Daily rites can be planned and scripted or random and improvised; they can be as simple as a short prayer to a formal offertory ritual. Below is an example of a Gaelic Polytheist daily devotional ritual, which is based largely on the material recorded in the Carmina Gadelica. It can be used as is or adapted to personal tastes and meaning.
I. Light a candle, lamp, or kindle the hearth fire.
I will kindle this fire today,
In the presence of the excellent gods,
In the presence of our beloved ancestors,
In the presence of the kindly fair-folk,
And in the presence of our shining Bríde —
great flame of sustaining is she.
With love, with honor, with reverence,
O! With love, with honor, with reverence,
This fire is kindled today.
The encirclement of radiant Bríde around,
Our hearth, our house, and our household,
This day and everyday,
O! Each and every single day.
II. Give your personal prayers. You may say something like:
Thanks be to the Three–
Patrons, Hosts, and Progenitors,
for my waking and rising this day.
May you grant me good health in all my efforts today
and may I go forth into the light of day
with the blessings of the dé ocus andé
upon my roads.
I make my circuit beneath your shield,
Where beneath it I shall fear no evil,
No peril, no harm, nor dull words,
whether by land, sky or sea.
Each day and night,
Each shade and light,
Each moment in kindness,
Lend to me your wisdom, O Mighty Three!
III. Give a libation.
I honor the dé ocus andé with this (water/milk/etc) I pour to them, as I honor our ancient and ancestral contract.

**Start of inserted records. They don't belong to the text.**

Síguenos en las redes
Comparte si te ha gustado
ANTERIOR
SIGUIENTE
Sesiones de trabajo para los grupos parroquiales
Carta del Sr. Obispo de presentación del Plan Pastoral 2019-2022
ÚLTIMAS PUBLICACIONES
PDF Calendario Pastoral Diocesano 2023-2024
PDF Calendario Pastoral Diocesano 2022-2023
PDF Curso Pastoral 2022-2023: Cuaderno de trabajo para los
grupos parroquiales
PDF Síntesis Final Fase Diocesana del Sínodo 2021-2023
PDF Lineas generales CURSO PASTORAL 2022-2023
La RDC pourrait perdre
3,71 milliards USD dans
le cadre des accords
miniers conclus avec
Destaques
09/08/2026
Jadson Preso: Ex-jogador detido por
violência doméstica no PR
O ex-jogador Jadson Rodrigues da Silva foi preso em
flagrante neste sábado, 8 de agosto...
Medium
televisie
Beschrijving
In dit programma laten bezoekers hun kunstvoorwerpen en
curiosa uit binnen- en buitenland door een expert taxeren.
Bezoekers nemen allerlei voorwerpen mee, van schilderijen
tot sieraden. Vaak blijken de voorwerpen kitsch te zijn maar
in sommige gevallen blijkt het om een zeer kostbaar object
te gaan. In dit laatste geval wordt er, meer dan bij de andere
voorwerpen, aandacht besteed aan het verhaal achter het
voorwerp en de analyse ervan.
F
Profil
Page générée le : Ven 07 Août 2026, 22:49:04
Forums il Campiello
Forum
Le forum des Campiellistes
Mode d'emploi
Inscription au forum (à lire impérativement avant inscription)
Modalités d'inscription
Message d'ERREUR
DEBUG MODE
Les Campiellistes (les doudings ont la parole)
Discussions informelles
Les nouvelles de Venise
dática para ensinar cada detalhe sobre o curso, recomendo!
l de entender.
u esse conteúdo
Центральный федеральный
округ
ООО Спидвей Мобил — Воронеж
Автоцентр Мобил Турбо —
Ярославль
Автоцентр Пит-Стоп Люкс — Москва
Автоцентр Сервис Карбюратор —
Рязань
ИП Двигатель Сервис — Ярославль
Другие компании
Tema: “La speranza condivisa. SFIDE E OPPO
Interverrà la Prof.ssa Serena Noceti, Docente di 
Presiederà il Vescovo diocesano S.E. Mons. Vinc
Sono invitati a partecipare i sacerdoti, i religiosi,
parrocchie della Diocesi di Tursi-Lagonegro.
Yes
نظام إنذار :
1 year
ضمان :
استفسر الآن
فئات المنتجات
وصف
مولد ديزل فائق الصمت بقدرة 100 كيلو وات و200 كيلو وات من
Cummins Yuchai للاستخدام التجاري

IV. Extinguish the candle or lamp. If you have kindled a hearth fire, you may wish to keep it burning.
As it was,
As it is,
As it shall be.
A blessing of blessings
On all Three.2
I. Again, light the hearth fire.
II. Say something like:
Blessed be this house,
from site to stay,
beam to beam, ceiling to floor,
wall to wall,
and room to room.
May the dé ocus andé give blessing to the house that is here
and all of us within it this night.
III. Extinguish the candle, lamp, or smoor the hearth fire.1
Tonight, I’m smooring the fire as gentle Bríde would smoor.
May Bríde the fair guard us until the fair day wake us,
and by her grace may we awake refreshed and well
to greet the new day.
(You may wish to give another offering before sleep.)
IV. As you lay down in bed:
I will lay down this night with the Three,
I will lay down this night with the excellent gods,
I will lay down this night with my beloved ancestors,
I will lay down this night with the kindly fair-folk.
And I will lay down this night with Bríde.
- There are some Gaelic Polytheists who perform their nightly smooring by going through the house and turning off all the lights and appliances that are not needed, rather than subduing an actual flame.
- Borrowed from Annie Loughlin’s An Deiseal ritual.